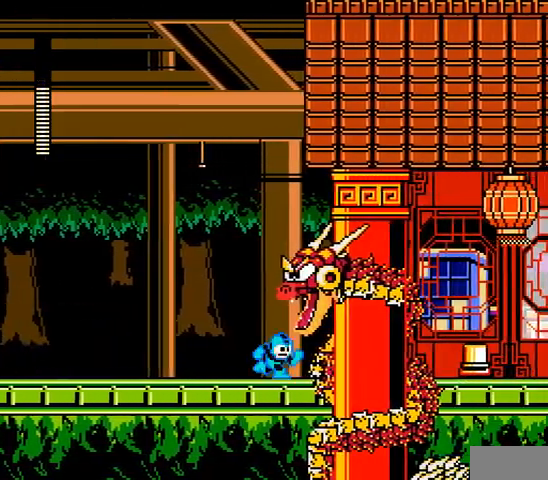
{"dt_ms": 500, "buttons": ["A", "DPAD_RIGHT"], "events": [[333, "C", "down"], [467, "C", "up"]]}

---

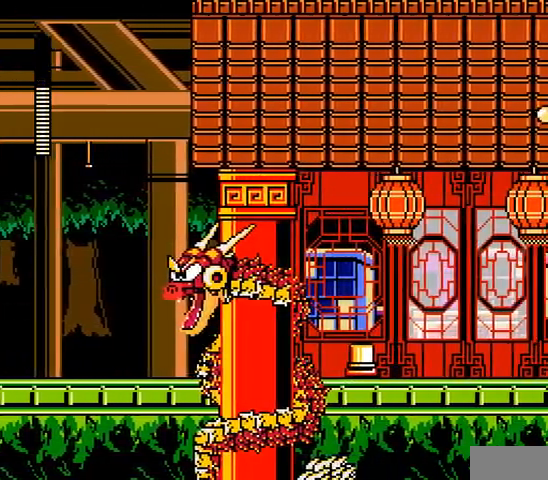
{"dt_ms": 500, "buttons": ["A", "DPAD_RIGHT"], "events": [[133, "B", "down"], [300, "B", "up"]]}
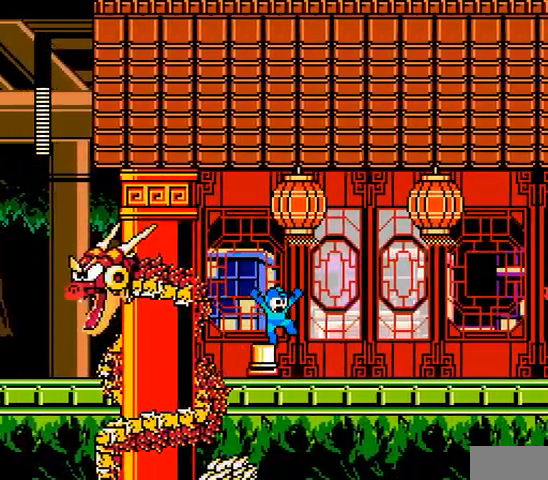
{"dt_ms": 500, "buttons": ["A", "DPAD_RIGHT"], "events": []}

§ YOUR GOAL: Scan the records above and show every line in which the word "down" occurs.

§ TASK RESPONSE:
{"dt_ms": 500, "buttons": ["A", "DPAD_RIGHT"], "events": [[333, "C", "down"], [467, "C", "up"]]}
{"dt_ms": 500, "buttons": ["A", "DPAD_RIGHT"], "events": [[133, "B", "down"], [300, "B", "up"]]}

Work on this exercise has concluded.